• Page text:

During the 11 years with A-Rod as a Yankee, they have punched one ticket to the World Series and have missed the playoffs for two years running. With a payroll of $200+ million, that level of mediocrity is inexcusable. A-Rod owns significant equity for this very average era of the greatest franchise in the history of team sport.
And now he decides that a handwritten note suffices as an apology – that because he scrawled a few sentences, fans will stop booing and the media will stop hounding. The form of the note as a grand “I’m sorry!” falls far short regardless of the message it contains.
Americans have an interesting sense of justice. They are big proponents of exerting their own consequences on an environment lacking in what they perceive to be sufficient oversight. So there will be booing, questioning, unpleasantness, and rage. Because this guy had it all, and pissed it away through indifference to right and wrong he will be tormented and harangued.
The only act of decency A-Rod will author in 2015 is the tour of ballparks where fans will exercise their right to voice displeasure and exact their own unique brand of verbal vengeance. As will be the case throughout the remainder of fellow scofflaw/liar Ryan Braun’s career, fans will show each other and their targets a resounding impatience with liars, mopes, and thieves.
Not quite a public stoning, but as close as our society will allow, fans will let A-Rod know in no uncertain terms that wrong is wrong, and that a handwritten apology is not nearly enough to absolve a man of the guilt fans need him to live with forever.
Not only is a handwritten note from a soon-to-be 40 year-old man playing a kid’s game not enough, there may be no level of contrition satisfactory for a fanbase enraged by arrogance, selfishness, and stupidity.

• Material provided:

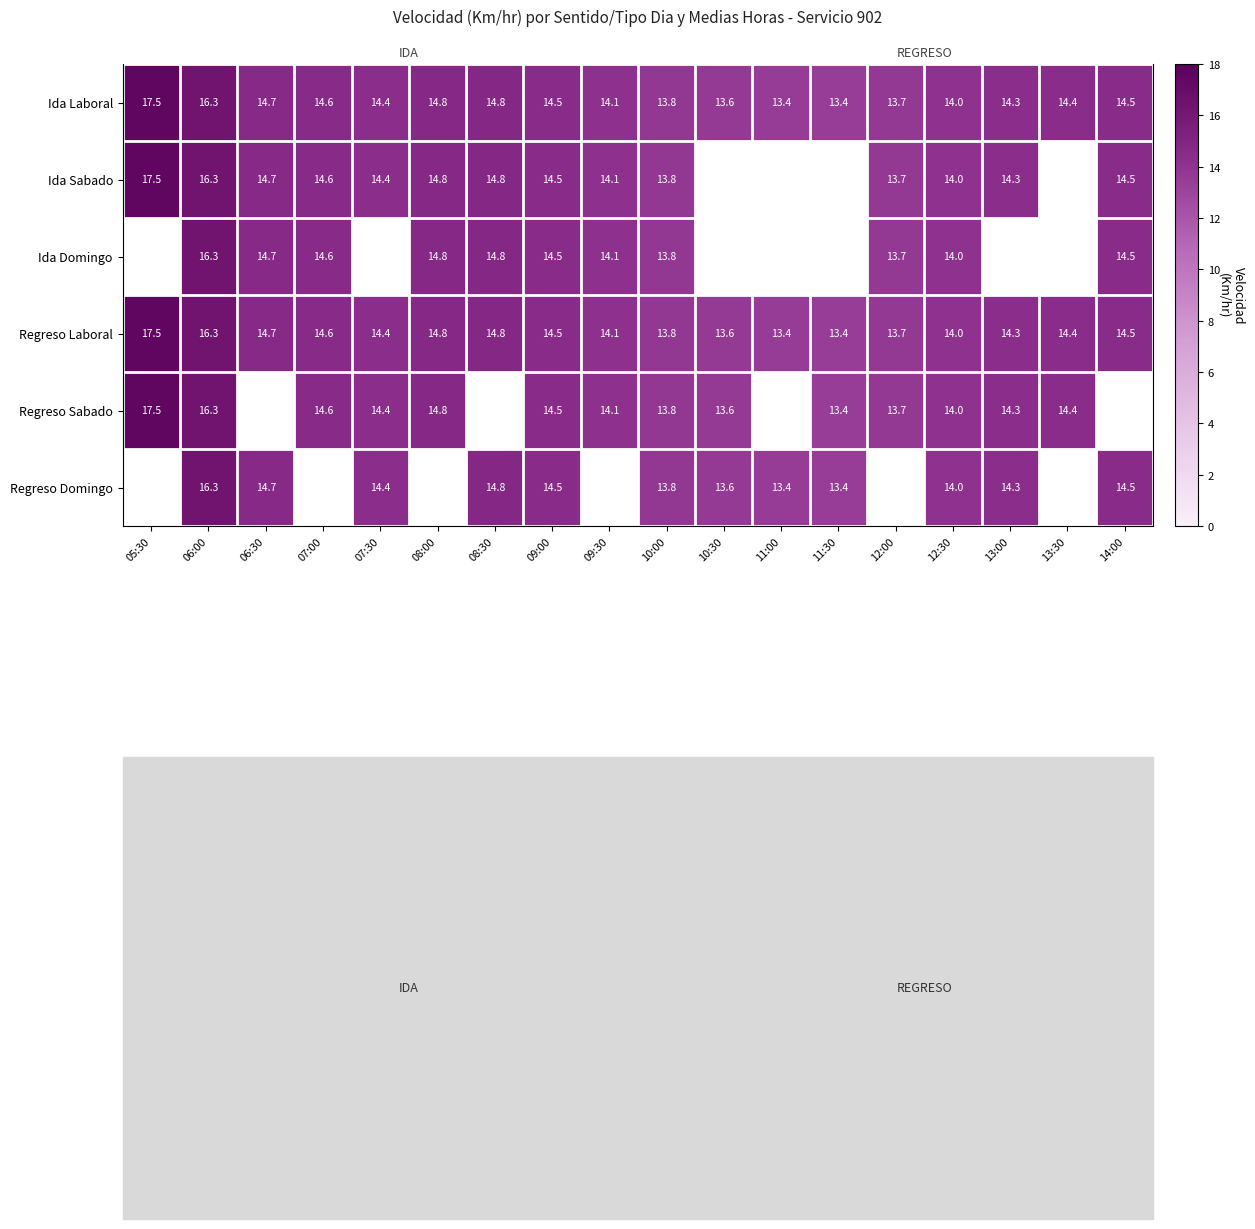

At which category does the chart reach its peak across all series?

05:30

• Your assignment: In the commentary on A-Rod above, list every reaction named in the sentence beginning "So there will be."

• Task result:
- booing
- questioning
- unpleasantness
- rage